Food prices climb nearly 7% in February, outpacing OECD average for first in two years

Customers browse for fruits at a supermarket chain in Seoul on Friday. (Yonhap)
Customers browse for fruits at a supermarket chain in Seoul on Friday. (Yonhap)

South Korea's food inflation spiked to 6.95 percent in February, the third-highest among member countries of the Organization for Economic Cooperation and Development.

The OECD statistics for February announced Sunday reveal that Korea ranks third among 38 OECD member countries in terms of food and non-alcoholic beverage inflation, trailing only Turkey with 71.12 percent and Iceland with 7.52 percent.

This marks the first time in over two years that Korea's food inflation has exceeded the OECD average since November 2021, currently registered at 5.32 percent. The global increase in food prices began after Russia's invasion of Ukraine in February 2022, compounded by high energy prices and severe drought.

Consequently, the average food price increase in OECD countries, which stood below 5 percent in 2021, soared to 16.19 percent by November 2022.

Since then, the rate has swiftly returned to normal, dipping below 10 percent in July of the preceding year and reaching to some 5 percent by February, on par with the period just before Russia’s invasion of Ukraine.

However, following a drop to 3.81 percent last July, Korea's food inflation has risen once more, consistently staying within the 5 to 7 percent range since October 2023, and surpassed the OECD average in February.

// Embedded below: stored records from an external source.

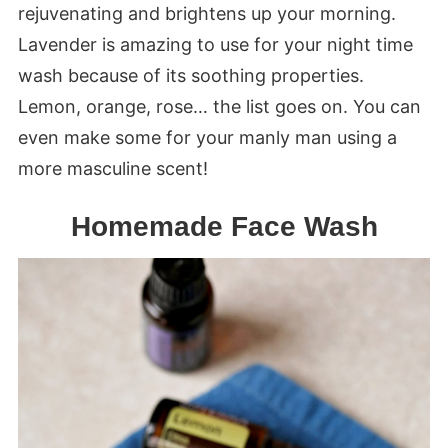
rejuvenating and brightens up your morning.
Lavender is amazing to use for your night time
wash because of its soothing properties.
Lemon, orange, rose… the list goes on. You can
even make some for your manly man using a
more masculine scent!
Homemade Face Wash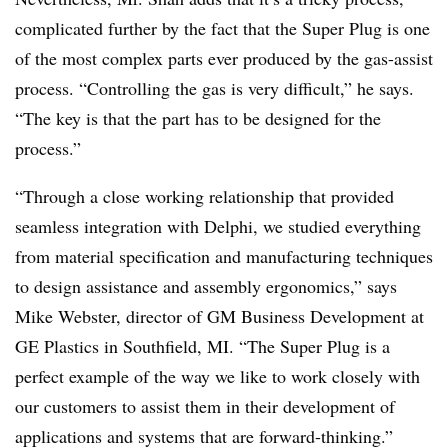
complicated further by the fact that the Super Plug is one
of the most complex parts ever produced by the gas-assist
process. “Controlling the gas is very difficult,” he says.
“The key is that the part has to be designed for the
process.”
“Through a close working relationship that provided
seamless integration with Delphi, we studied everything
from material specification and manufacturing techniques
to design assistance and assembly ergonomics,” says
Mike Webster, director of GM Business Development at
GE Plastics in Southfield, MI. “The Super Plug is a
perfect example of the way we like to work closely with
our customers to assist them in their development of
applications and systems that are forward-thinking.”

Analysts evaluate that the rise in domestic food prices was primarily driven by increases in the prices of fruits such as apples and pears, with apple prices soaring 88.2 percent last month, the largest increase since January 1980 when official statistical reporting began.

To stabilize fruit prices, the government implemented a quota tariff on 21 categories of fruit, including bananas and mangoes, in January. Additionally, in April, it extended the measure to include eight more categories, such as kiwis and cherries.

The government has expanded the distribution of Korea Agro-Fisheries & Food Trade Corporation (aT) directly imported fruits to enable consumers to purchase imported fruit at more affordable prices. Since April 4, these fruits have been supplied to over 12,000 areas nationwide at a discounted rate of 20 to 30 percent, according to aT's announcement.

However, fruit is not the sole factor contributing to inflation.

International oil price volatility and a strong US dollar could further elevate consumer prices, impacting both imported raw ingredients and processed foods like burgers, chocolate and snacks, analysts say.

As public skepticism mounts, Kim Kwang-suk, head of the research team at the Institute for Korean Economy and Industry, cautioned that the recent upswing in oil prices and the prolonged elevation of the exchange rate could potentially lead to concerns of a "second-round inflation" following the year 2022.

Meanwhile, Finance Minister Choi Sang-mok reaffirmed the government's position on Friday, after his visit to Washington for a G-20 meeting of finance chiefs and central bank deputies, expressing assurance that prices would eventually "stabilize in a downward trend" in the second half of the year, despite heightened uncertainties.